** Opening Source document block **
Featured Research

from universities, journals, and other organizations

Cholesterol-lowering drug may reduce exercise benefits for obese adults

Date:
May 15, 2013
Source:
University of Missouri-Columbia
Summary:
Researchers found that simvastatin, a generic type of drug typically prescribed to lower cholesterol and prevent heart disease, hindered the positive effects of exercise for obese and overweight adults.

Statins, the most widely prescribed drugs worldwide, are often suggested to lower cholesterol and prevent heart disease in individuals with obesity, diabetes and metabolic syndrome, which is a combination of medical disorders including excess body fat and/or high levels of blood pressure, blood sugar and/or cholesterol. However, University of Missouri researchers found that simvastatin, a generic type of statin previously sold under the brand name "Zocor," hindered the positive effects of exercise for obese and overweight adults.

"Fitness has proven to be the most significant predictor of longevity and health because it protects people from a variety of chronic diseases," said John Thyfault, an associate professor of nutrition and exercise physiology at MU. "Daily physical activity is needed to maintain or improve fitness, and thus improve health outcomes. However, if patients start exercising and taking statins at the same time, it seems that statins block the ability of exercise to improve their fitness levels."

Thyfault says many cardiologists want to prescribe statins to all patients over a certain age regardless of whether they have metabolic syndrome; the drugs also are recommended for people with Type 2 diabetes. He recommends that cardiologists more closely weigh the benefits and risks of statins given this new data about their effect on exercise training.

"Statins have only been used for about 15-20 years, so we don't know what the long-term effects of statins will be on aerobic fitness and overall health," Thyfault said. "If the drugs cause complications with improving or maintaining fitness, not everyone should be prescribed statins."

Thyfault and his colleagues measured cardiorespiratory fitness in 37 previously sedentary, obese individuals ages 25-59 with low fitness levels. The participants followed the same exercise regimen on the MU campus for 12 weeks; 18 of the 37 people also took 40 mg of simvastatin daily.
** Closing Source document block **
## Assignment 1
In the statin and exercise article, begin at the words "Thyfault and his" and stop after "of simvastatin daily.". Switch "sedentary" to "inactive" as you give that part again.
## Assignment 2
Decide whether each statement agrees with the statin and exercise article, answering yes or no and quoting the deciding words: (a) Simvastatin was once sold under the brand name "Zocor." (b) Participants followed the exercise regimen for 24 weeks. (c) Every one of the 37 participants took simvastatin.
## Assignment 3
Finish out the article on statins and exercise by writing what comes after its last sentence.
** Opening Data excerpt block **
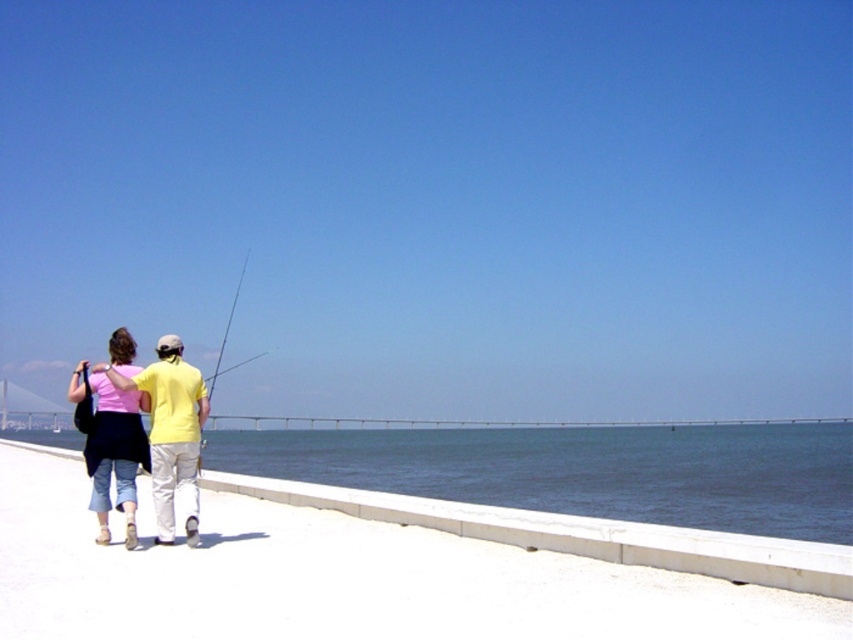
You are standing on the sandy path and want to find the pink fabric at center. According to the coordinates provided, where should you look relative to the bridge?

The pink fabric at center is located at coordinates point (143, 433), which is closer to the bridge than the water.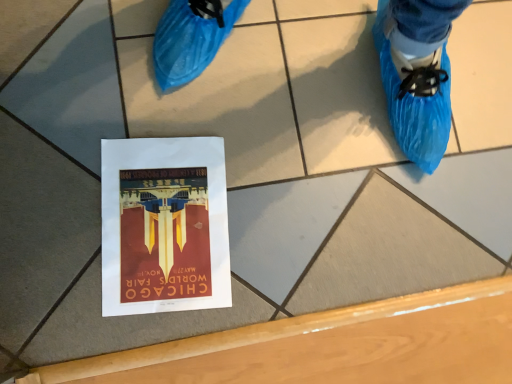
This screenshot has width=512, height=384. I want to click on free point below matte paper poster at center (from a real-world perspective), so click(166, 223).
** Closing Data excerpt block **
## Your response 1
Thyfault and his colleagues measured cardiorespiratory fitness in 37 previously inactive, obese individuals ages 25-59 with low fitness levels. The participants followed the same exercise regimen on the MU campus for 12 weeks; 18 of the 37 people also took 40 mg of simvastatin daily.

## Your response 2
(a) Yes: "a generic type of statin previously sold under the brand name "Zocor,""
(b) No: "The participants followed the same exercise regimen on the MU campus for 12 weeks"
(c) No: "18 of the 37 people also took 40 mg of simvastatin daily."

## Your response 3
Statins significantly affected participants' exercise outcomes. Participants in the exercise-only group increased their cardiorespiratory fitness by an average of 10 percent compared to a 1.5 percent increase among participants also prescribed statins. Additionally, skeletal muscle mitochondrial content, the site where muscle cells turn oxygen into energy, decreased by 4.5 percent in the group taking statins while the exercise-only group had a 13 percent increase, a normal response following exercise training.

Thyfault suggests that future research determine whether lower doses of simvastatin or other types of statins similarly affect people's exercise outcomes and thus their risk for diseases such as Type 2 diabetes. Starting a statin regimen after exercising and obtaining a higher fitness level may reduce the drugs' effects on fitness, he says.


Story Source:

The above story is based on materials provided by University of Missouri-Columbia. The original article was written by Kate McIntyre. Note: Materials may be edited for content and length.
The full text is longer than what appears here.